Requirement. Express all of the data below as a two-column CSV with the columns input and output. Give one row for each thing the data asks, with the asked text and its answer each in a single quoted field, turn line breaks into spaces, and leave the pictures out.

Data segment.
========
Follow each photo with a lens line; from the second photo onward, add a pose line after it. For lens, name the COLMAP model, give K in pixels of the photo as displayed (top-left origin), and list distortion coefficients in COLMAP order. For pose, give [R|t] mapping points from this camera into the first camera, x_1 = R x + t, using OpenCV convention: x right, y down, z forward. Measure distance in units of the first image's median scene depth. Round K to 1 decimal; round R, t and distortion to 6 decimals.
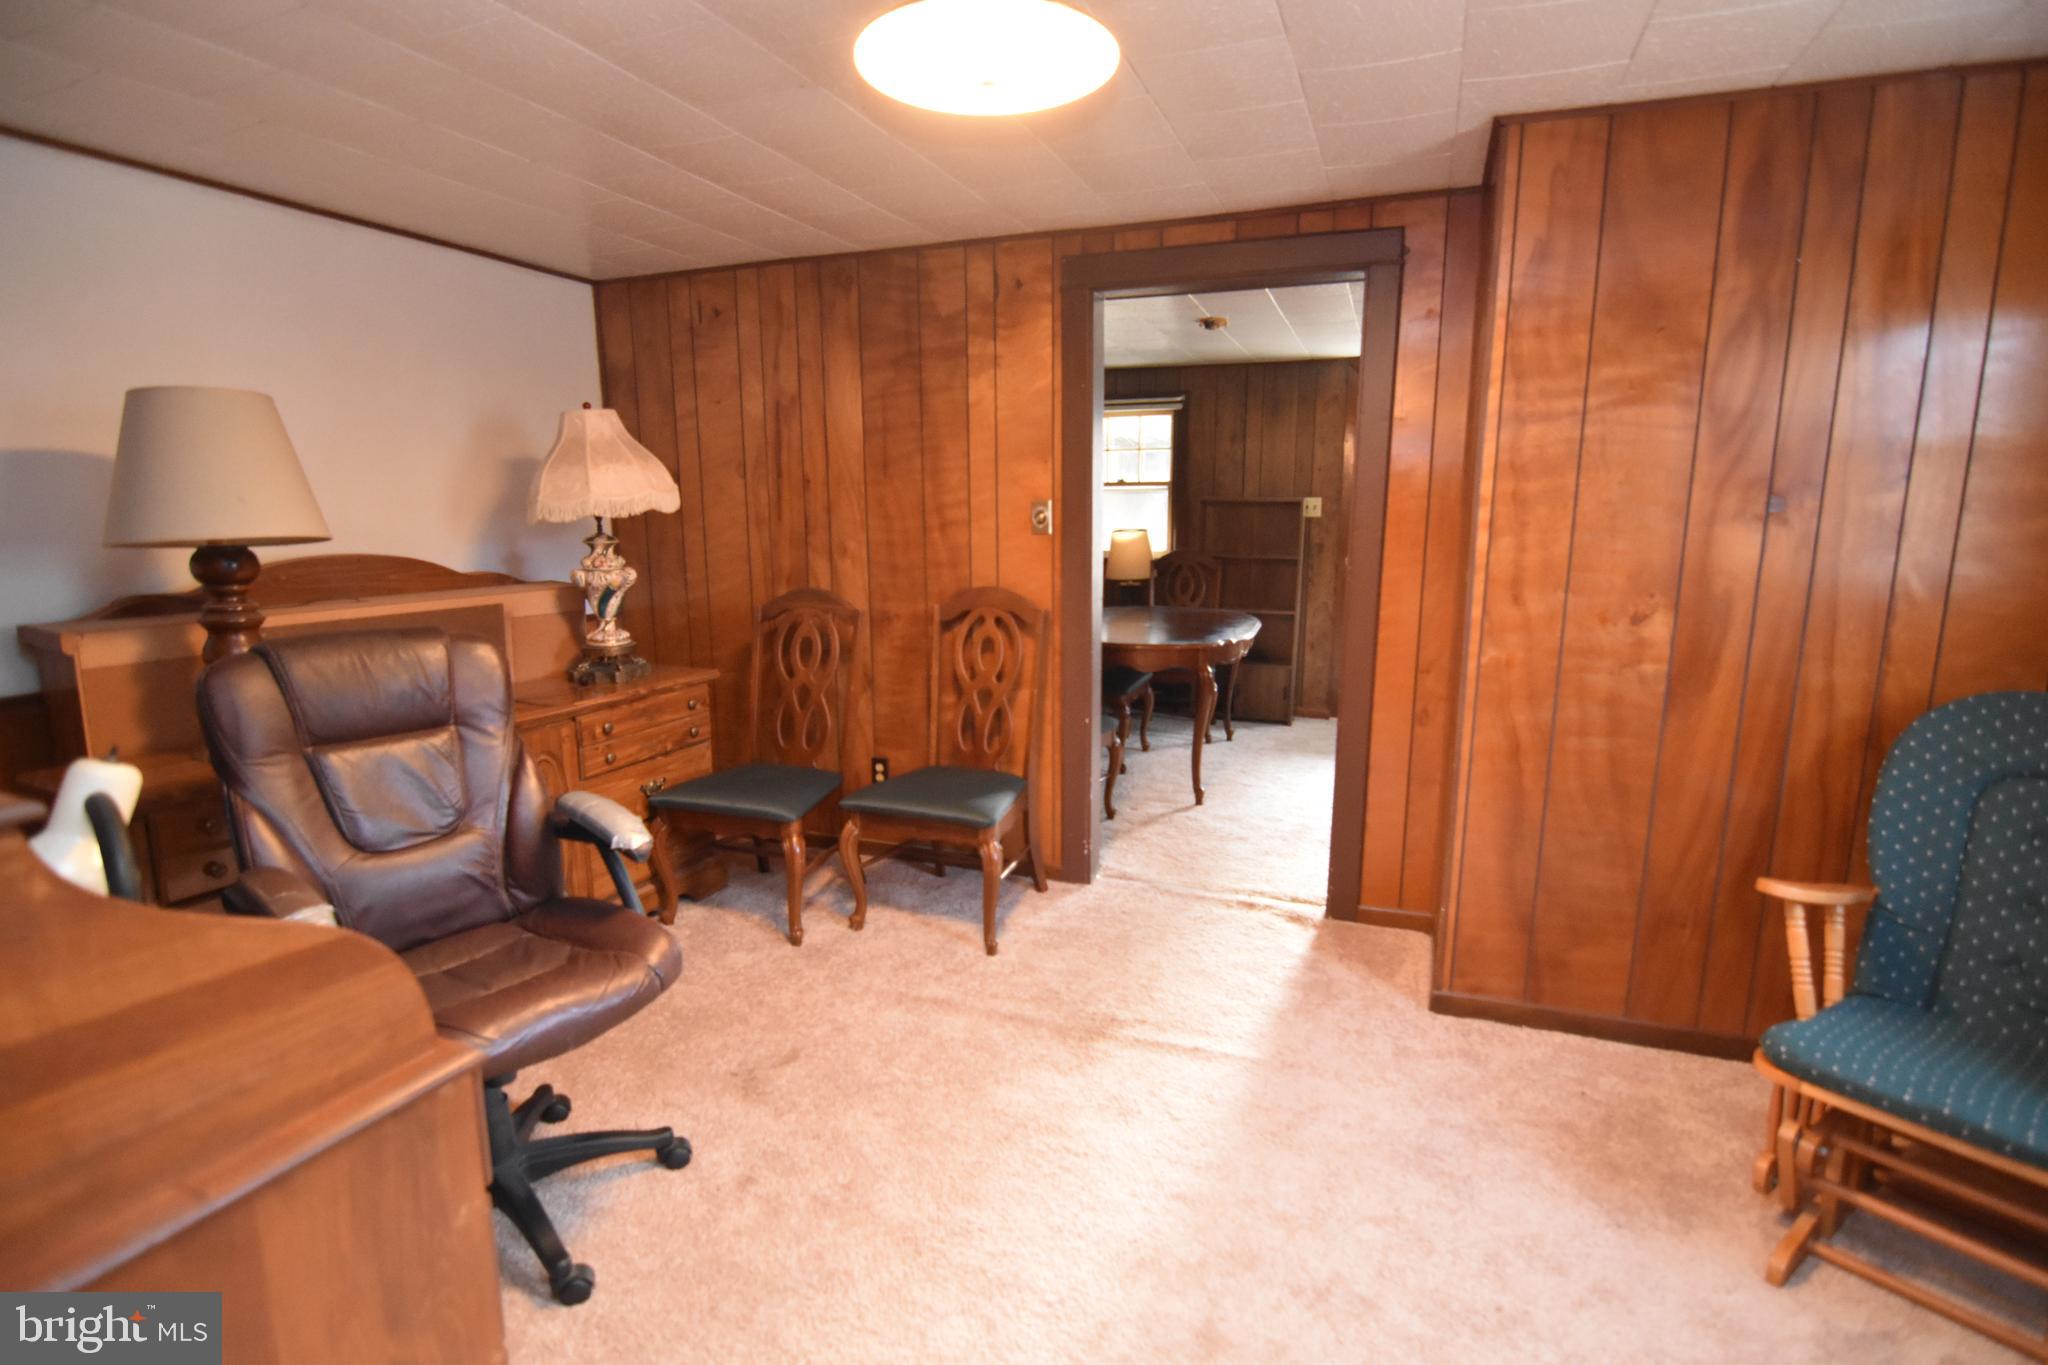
lens RADIAL K [[990.2, 0, 1034.0], [0, 990.2, 682.4], [0, 0, 1]] dist [-0.006710, -0.010325]
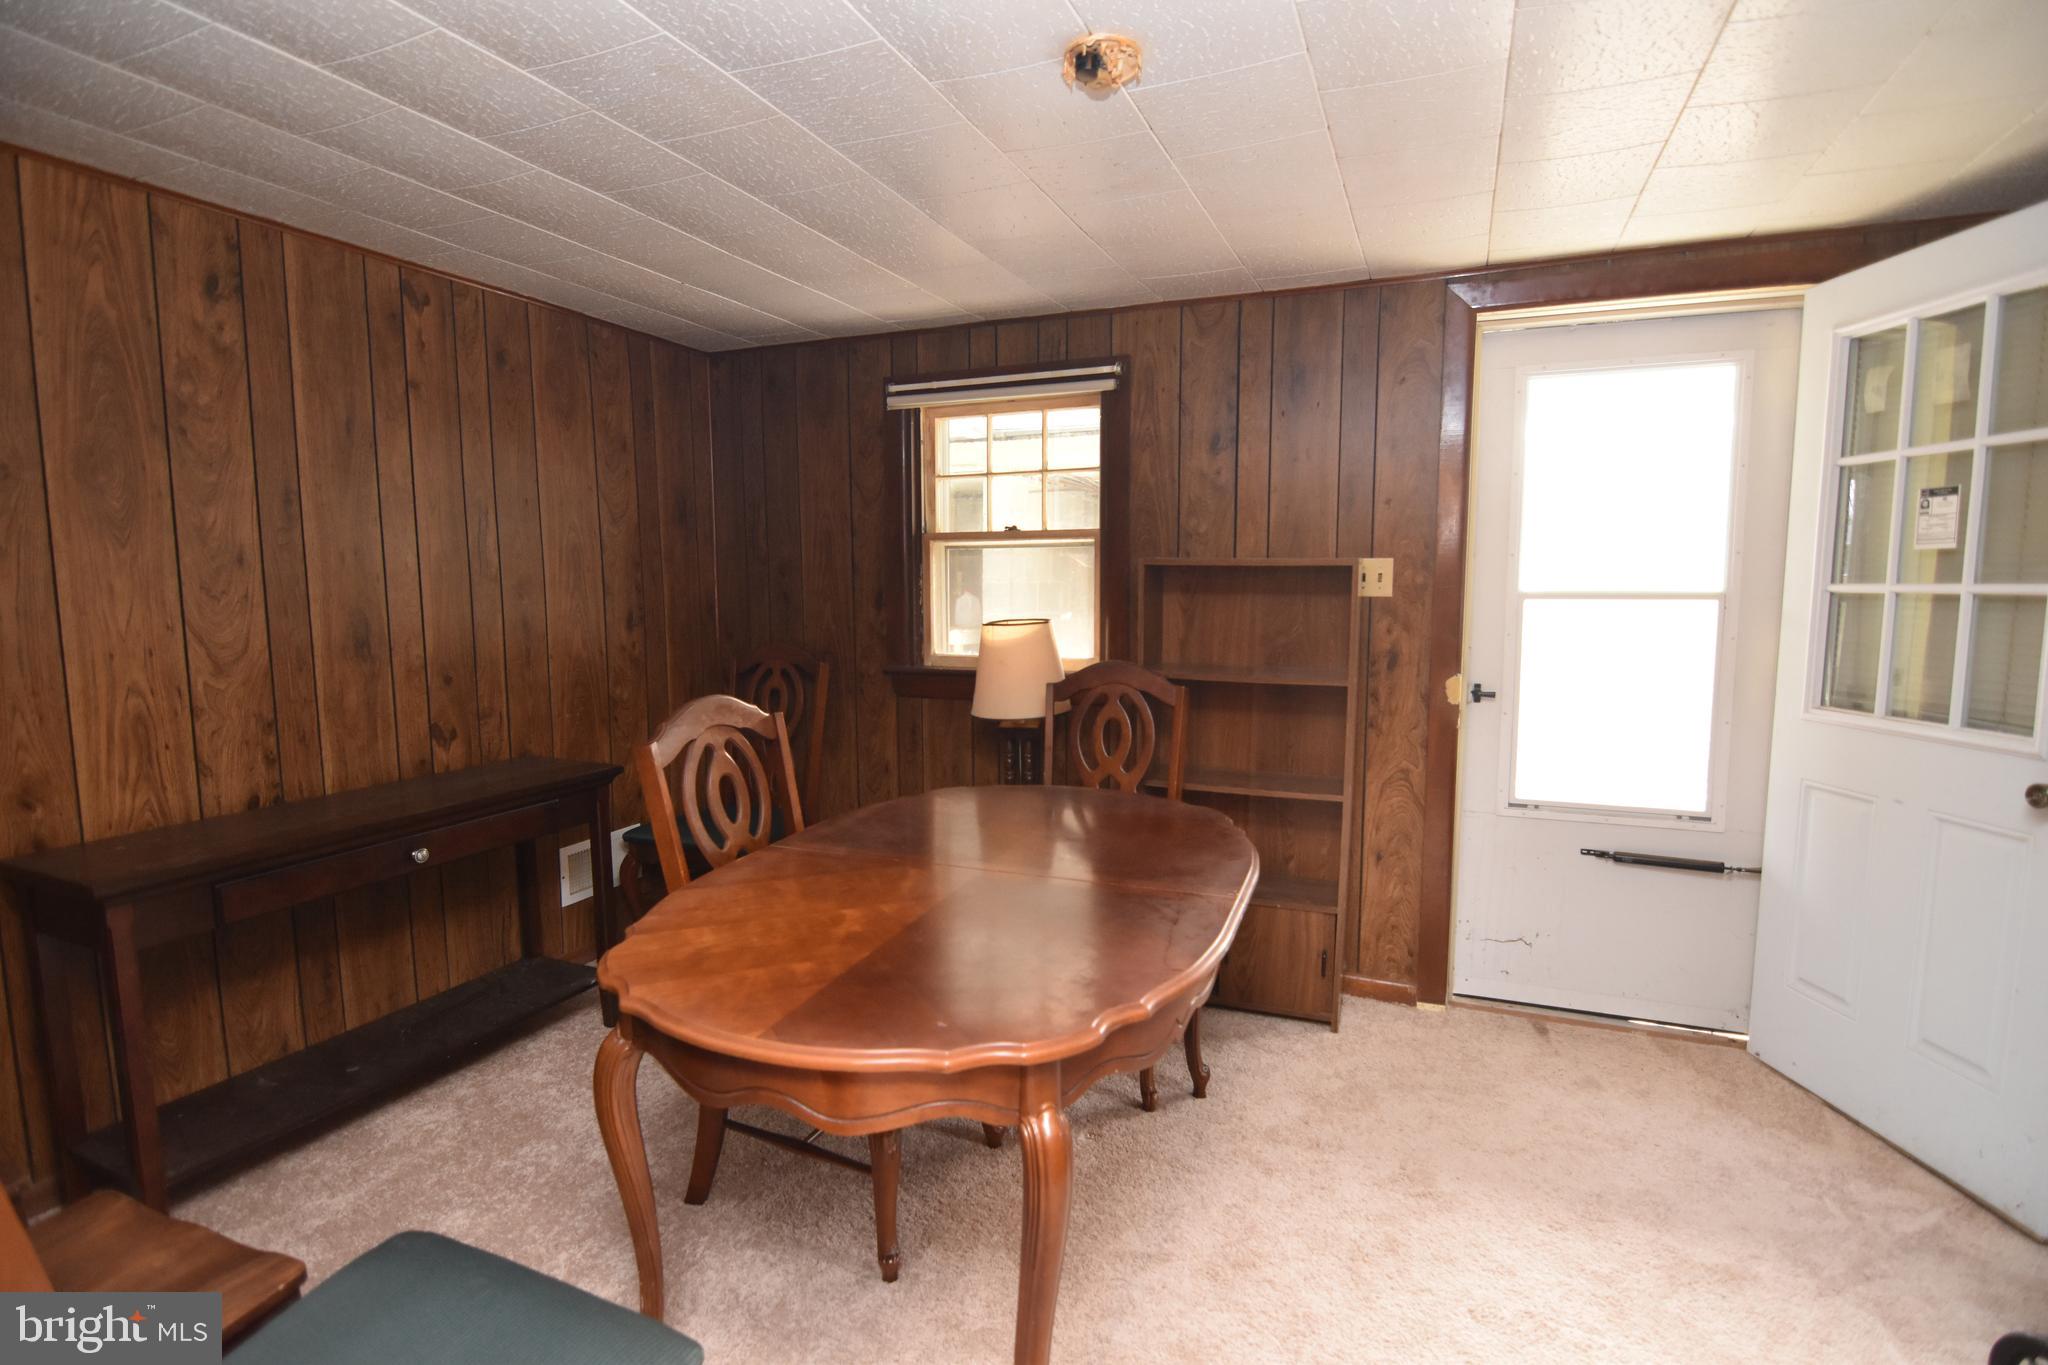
lens RADIAL K [[990.2, 0, 1034.0], [0, 990.2, 682.4], [0, 0, 1]] dist [-0.006710, -0.010325]
pose [[0.999754, 0.006077, -0.021320, 0.120834], [-0.007738, 0.996865, -0.078740, -0.083722], [0.020774, 0.078885, 0.996667, 0.502932]]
========
Task answer.
input,output
"Follow each photo with a lens line; from the second photo onward, add a pose line after it. For lens, name the COLMAP model, give K in pixels of the photo as displayed (top-left origin), and list distortion coefficients in COLMAP order. For pose, give [R|t] mapping points from this camera into the first camera, x_1 = R x + t, using OpenCV convention: x right, y down, z forward. Measure distance in units of the first image's median scene depth. Round K to 1 decimal; round R, t and distortion to 6 decimals.","lens RADIAL K [[990.2, 0, 1034.0], [0, 990.2, 682.4], [0, 0, 1]] dist [-0.006710, -0.010325] lens RADIAL K [[990.2, 0, 1034.0], [0, 990.2, 682.4], [0, 0, 1]] dist [-0.006710, -0.010325] pose [[0.999754, 0.006077, -0.021320, 0.120834], [-0.007738, 0.996865, -0.078740, -0.083722], [0.020774, 0.078885, 0.996667, 0.502932]]"